Las grapas postoperatorias manchadas por el yodo —nuestro azufre quirúrgico, una alerta que nos acerca al infierno—, un boquete en el suelo al que no desearías asomarte porque sabes con certeza que te encontrarás contigo mismo o con una proyección malvada de ti, las manos que tiran del cabello con suficiente fuerza como para arrancar mechones, un primer plano de una dentadura reflejada en el espejo universal de un monitor…
El lirismo de estas fotos bárbaras, cimentadas en «sangre, sinceridad y llamas», la santa trinidad que Cioran recomendaba a los poetas, no es común ni fácil. Lizaralde, que sitúa la serie «a medio camino entre la realidad y la ficción, cruzando continuamente la línea de lo documental y lo impostado, lo verdadero y lo falso, lo personal y lo ajeno», ha completado la intención confesional con una llamada a la necesidad de sentir y compartir el tacto con la piel de los otros.
En el libro que ha editado con everything will be ok ha utilizado para la cubierta una tinta especial que cambia de color según la temperatura de las manos que sostienen el volumen y deja ver las huellas digitales del lector. «De esta forma se convierte en un libro vivo, que muta de forma única y personal según quién lo tenga en las manos y hace que el espectador sienta que la de dentro también podría ser su historia.
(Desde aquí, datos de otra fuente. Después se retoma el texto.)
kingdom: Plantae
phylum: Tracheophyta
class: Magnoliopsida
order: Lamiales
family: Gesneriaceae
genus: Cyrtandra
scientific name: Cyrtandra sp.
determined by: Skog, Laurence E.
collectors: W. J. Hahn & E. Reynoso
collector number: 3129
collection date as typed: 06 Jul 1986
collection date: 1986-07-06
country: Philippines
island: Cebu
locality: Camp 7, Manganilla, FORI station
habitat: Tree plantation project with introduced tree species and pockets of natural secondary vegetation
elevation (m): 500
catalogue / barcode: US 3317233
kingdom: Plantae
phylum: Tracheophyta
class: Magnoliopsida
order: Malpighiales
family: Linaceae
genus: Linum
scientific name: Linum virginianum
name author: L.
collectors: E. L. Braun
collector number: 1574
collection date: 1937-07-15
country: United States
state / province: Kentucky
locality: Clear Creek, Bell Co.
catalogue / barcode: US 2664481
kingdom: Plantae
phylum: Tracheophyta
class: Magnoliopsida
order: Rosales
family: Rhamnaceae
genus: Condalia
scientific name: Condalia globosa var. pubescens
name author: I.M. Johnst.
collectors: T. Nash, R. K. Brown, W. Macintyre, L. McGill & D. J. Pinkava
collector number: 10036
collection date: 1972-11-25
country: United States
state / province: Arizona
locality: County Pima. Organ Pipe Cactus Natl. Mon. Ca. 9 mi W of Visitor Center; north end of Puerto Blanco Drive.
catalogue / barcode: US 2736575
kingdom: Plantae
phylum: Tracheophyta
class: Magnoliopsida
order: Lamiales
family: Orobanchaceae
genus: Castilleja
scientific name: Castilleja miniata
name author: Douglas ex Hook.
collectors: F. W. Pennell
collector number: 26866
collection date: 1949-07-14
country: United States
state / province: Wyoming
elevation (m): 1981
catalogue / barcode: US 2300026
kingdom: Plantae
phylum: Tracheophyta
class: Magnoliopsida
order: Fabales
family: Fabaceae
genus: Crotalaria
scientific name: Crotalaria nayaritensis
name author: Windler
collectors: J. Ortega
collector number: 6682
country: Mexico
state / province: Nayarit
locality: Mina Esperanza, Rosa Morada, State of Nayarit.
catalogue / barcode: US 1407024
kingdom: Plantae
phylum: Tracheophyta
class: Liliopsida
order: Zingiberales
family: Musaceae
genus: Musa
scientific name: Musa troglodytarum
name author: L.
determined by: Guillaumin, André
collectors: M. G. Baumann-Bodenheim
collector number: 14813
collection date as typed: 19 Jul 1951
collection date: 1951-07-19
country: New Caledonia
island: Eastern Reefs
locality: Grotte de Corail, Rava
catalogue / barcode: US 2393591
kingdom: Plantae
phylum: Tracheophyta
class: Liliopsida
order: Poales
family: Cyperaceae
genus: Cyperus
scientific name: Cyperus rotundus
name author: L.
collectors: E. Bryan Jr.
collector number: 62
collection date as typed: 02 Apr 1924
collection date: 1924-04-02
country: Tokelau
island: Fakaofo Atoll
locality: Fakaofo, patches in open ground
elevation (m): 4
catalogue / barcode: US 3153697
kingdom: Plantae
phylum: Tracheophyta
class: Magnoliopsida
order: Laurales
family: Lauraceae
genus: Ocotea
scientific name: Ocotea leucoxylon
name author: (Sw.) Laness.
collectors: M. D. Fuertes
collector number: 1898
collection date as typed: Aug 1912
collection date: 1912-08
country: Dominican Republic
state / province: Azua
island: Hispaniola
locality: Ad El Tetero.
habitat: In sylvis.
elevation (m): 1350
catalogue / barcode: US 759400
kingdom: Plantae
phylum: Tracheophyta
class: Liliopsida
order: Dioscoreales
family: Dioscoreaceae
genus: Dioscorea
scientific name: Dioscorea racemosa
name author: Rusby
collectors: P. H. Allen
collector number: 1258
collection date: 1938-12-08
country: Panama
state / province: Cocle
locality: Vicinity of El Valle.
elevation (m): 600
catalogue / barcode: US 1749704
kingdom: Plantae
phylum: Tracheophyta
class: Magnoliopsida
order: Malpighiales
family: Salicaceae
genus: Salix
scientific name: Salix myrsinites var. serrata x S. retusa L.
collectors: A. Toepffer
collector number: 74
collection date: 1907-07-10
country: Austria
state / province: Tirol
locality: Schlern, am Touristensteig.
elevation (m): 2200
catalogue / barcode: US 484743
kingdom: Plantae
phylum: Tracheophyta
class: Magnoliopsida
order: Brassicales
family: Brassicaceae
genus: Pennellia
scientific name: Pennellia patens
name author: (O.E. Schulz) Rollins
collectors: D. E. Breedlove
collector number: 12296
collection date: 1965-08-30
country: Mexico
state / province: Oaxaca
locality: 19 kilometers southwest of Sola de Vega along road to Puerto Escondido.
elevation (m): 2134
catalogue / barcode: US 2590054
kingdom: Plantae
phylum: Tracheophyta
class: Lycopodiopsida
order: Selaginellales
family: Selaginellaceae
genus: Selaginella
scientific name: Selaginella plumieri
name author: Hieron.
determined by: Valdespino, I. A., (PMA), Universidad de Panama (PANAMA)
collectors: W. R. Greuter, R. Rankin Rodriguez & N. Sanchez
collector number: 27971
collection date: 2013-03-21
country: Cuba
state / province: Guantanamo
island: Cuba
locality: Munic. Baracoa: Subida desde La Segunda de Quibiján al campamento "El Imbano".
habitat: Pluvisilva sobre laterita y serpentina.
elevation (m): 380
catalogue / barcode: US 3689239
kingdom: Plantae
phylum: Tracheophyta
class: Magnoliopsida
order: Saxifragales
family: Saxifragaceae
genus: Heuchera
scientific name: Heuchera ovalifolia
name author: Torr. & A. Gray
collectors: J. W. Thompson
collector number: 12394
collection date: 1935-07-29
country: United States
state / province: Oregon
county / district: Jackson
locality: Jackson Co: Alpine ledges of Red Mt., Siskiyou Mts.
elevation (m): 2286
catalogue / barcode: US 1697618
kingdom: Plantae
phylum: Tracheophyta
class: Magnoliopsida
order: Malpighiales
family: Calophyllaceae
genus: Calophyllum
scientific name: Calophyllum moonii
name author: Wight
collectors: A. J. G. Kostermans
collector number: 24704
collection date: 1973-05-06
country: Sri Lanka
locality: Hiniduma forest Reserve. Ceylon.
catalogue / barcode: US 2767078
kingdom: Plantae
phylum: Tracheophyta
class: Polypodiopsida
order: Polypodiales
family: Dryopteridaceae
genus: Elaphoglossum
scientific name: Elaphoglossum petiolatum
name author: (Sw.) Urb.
Al mismo tiempo supone una reivindicación del libro físico proporcionando interacciones imposibles de reproducir en versiones digitales», explica el autor.
Aunque el miserere desemboca en cantata («en lo positivo, la sanación, en el saber que al final, pase lo que pase merece la pena vivir, brindar, reír y rodearte de gente que siente como tú», confiesa Lizaralde), la obra de este fotógrafo intuitivo, imprevisible —un ternero recién nacido con la placenta aún caliente, una muchacha que corre emanando vapor, como víctima de un fuego interno…— y emocional —mantiene un primoroso fotodiario en Tumblr— es, en mi opinión, notable y necesaria.
Lizaralde ha sabido mostrarnos, para citar otra vez al eterno aullador Cioran, que «las tristezas producen en el alma una sombra de claustro» y «las enfermedades han acercado el cielo y la tierra», dos extremos que, de no existir el dolor , «se hubieran ignorado mutuamente». Me atrevo a situar al filósofo rumano ante la obra del fotógrafo madrileño diciendo: «La necesidad de consuelo ha superado a la enfermedad, y en la intersección del cielo con la tierra ha dado origen a la santidad».